Your task
Leaving out every picture, transcribe the lines from the line that contains "тип і замовити онлайн" to the end of the entries below, both ends included.

[Dataset entries]
*** Block opens ***

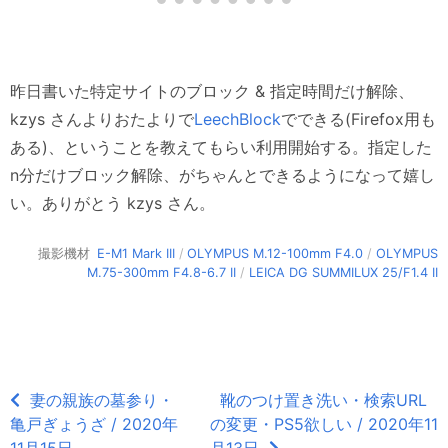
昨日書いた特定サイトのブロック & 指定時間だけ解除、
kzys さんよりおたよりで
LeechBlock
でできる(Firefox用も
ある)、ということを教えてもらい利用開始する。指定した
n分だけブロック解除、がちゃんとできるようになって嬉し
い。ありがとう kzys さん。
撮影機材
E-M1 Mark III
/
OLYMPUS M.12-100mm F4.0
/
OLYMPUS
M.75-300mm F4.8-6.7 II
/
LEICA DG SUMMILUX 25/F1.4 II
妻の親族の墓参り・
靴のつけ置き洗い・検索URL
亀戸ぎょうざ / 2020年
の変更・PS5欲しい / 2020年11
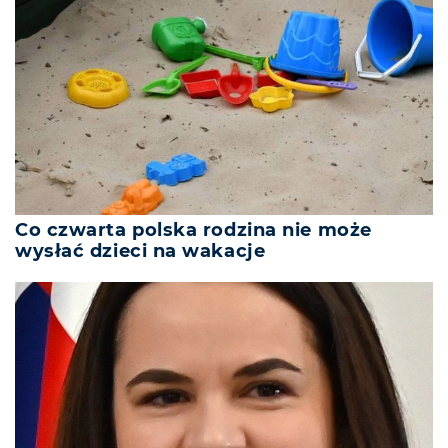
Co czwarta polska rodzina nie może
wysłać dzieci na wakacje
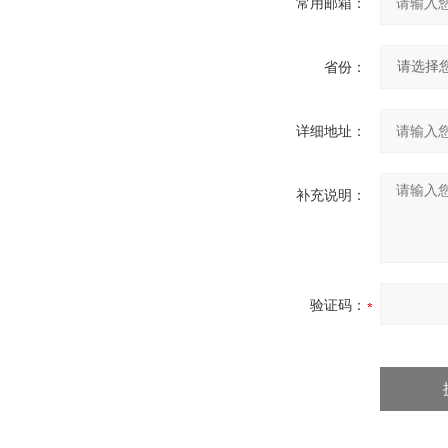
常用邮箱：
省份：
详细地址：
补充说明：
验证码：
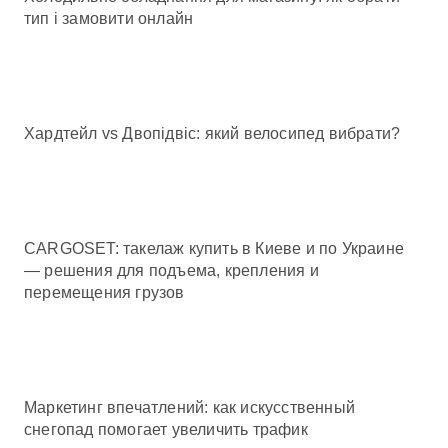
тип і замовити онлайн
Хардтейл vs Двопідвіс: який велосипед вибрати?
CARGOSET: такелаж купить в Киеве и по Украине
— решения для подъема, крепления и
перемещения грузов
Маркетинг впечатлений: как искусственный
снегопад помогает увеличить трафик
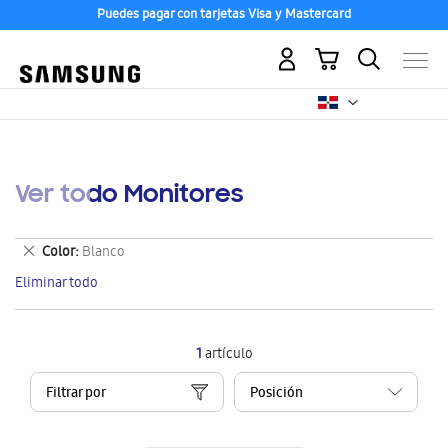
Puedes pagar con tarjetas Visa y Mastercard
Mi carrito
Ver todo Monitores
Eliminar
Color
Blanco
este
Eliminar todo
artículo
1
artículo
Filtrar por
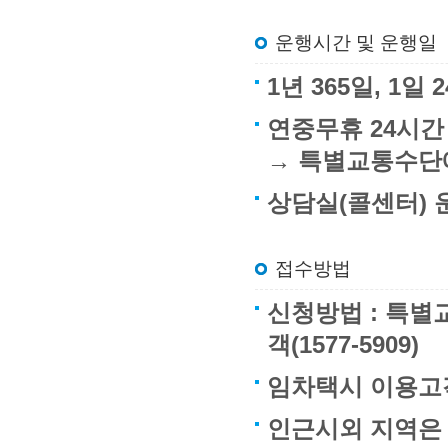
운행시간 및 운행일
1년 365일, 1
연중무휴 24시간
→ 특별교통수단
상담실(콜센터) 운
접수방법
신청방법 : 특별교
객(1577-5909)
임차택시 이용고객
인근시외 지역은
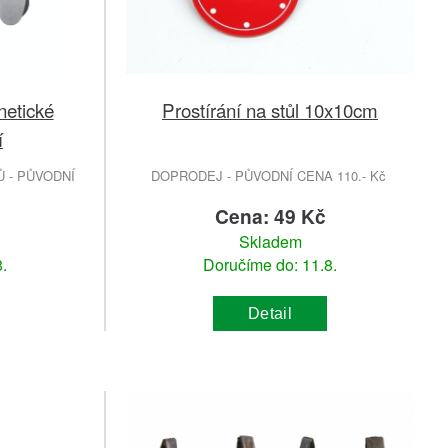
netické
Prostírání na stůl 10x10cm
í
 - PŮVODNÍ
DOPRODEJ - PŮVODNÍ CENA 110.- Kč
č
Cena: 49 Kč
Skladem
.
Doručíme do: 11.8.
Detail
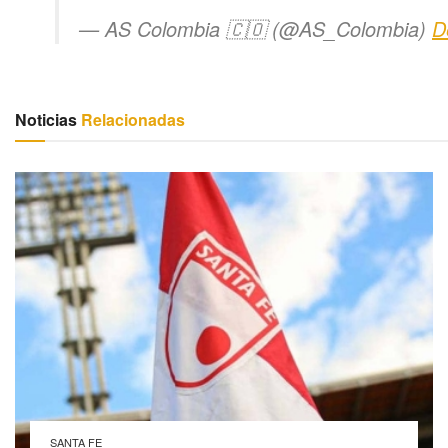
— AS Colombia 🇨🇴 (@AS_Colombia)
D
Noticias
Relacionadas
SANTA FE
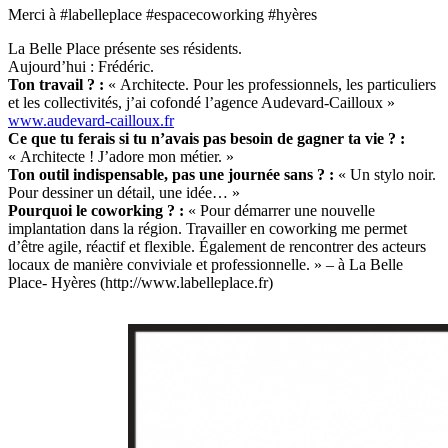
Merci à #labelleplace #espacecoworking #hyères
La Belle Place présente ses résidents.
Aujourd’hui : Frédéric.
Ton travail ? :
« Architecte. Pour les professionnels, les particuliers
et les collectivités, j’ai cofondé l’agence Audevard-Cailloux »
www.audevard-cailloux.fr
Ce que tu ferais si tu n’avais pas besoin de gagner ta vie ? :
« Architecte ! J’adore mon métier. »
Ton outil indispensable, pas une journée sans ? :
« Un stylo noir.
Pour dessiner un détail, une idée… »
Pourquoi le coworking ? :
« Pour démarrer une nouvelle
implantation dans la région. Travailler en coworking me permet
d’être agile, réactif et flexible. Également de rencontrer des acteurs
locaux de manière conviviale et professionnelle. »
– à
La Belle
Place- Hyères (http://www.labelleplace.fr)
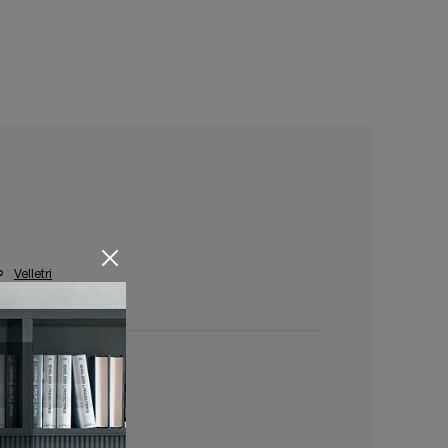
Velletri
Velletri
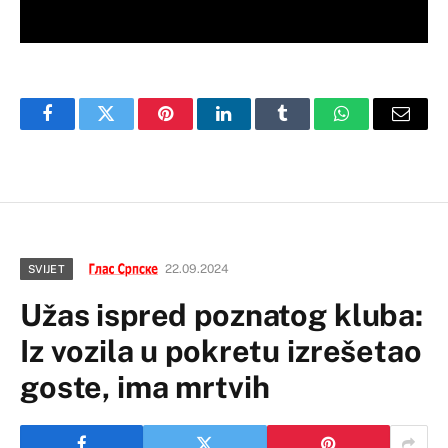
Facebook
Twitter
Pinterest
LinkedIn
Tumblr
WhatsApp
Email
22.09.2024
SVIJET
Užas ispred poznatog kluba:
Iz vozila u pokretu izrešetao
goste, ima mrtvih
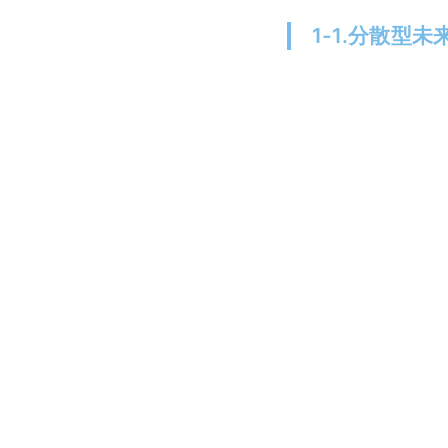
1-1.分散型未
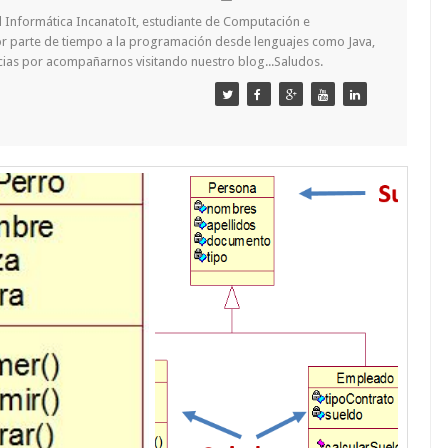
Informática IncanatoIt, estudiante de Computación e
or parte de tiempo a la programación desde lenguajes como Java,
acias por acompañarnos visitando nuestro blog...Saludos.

*** Block closes ***

Task solution
тип і замовити онлайн
Хардтейл vs Двопідвіс: який велосипед вибрати?
CARGOSET: такелаж купить в Киеве и по Украине
— решения для подъема, крепления и
перемещения грузов
Маркетинг впечатлений: как искусственный
снегопад помогает увеличить трафик
Puedes pagar con tarjetas Visa y Mastercard
Mi carrito
Ver todo Monitores
Eliminar
Color
Blanco
este
Eliminar todo
artículo
1
artículo
Filtrar por
운행시간 및 운행일
1년 365일, 1
연중무휴 24시간
→ 특별교통수단
상담실(콜센터) 운
접수방법
신청방법 : 특별교
객(1577-5909)
임차택시 이용고객
인근시외 지역은
netické
Prostírání na stůl 10x10cm
í
 - PŮVODNÍ
DOPRODEJ - PŮVODNÍ CENA 110.- Kč
č
Cena: 49 Kč
Skladem
.
Doručíme do: 11.8.
Detail
— AS Colombia 🇨🇴 (@AS_Colombia)
D
Noticias
Relacionadas
SANTA FE
Merci à #labelleplace #espacecoworking #hyères
La Belle Place présente ses résidents.
Aujourd’hui : Frédéric.
Ton travail ? :
« Architecte. Pour les professionnels, les particuliers
et les collectivités, j’ai cofondé l’agence Audevard-Cailloux »
www.audevard-cailloux.fr
Ce que tu ferais si tu n’avais pas besoin de gagner ta vie ? :
« Architecte ! J’adore mon métier. »
Ton outil indispensable, pas une journée sans ? :
« Un stylo noir.
Pour dessiner un détail, une idée… »
Pourquoi le coworking ? :
« Pour démarrer une nouvelle
implantation dans la région. Travailler en coworking me permet
d’être agile, réactif et flexible. Également de rencontrer des acteurs
locaux de manière conviviale et professionnelle. »
– à
La Belle
Place- Hyères (http://www.labelleplace.fr)
Velletri
Velletri
Facebook
Twitter
Pinterest
LinkedIn
Tumblr
WhatsApp
Email
22.09.2024
SVIJET
Užas ispred poznatog kluba:
Iz vozila u pokretu izrešetao
goste, ima mrtvih
1-1.分散型未
Informática IncanatoIt, estudiante de Computación e
or parte de tiempo a la programación desde lenguajes como Java,
acias por acompañarnos visitando nuestro blog...Saludos.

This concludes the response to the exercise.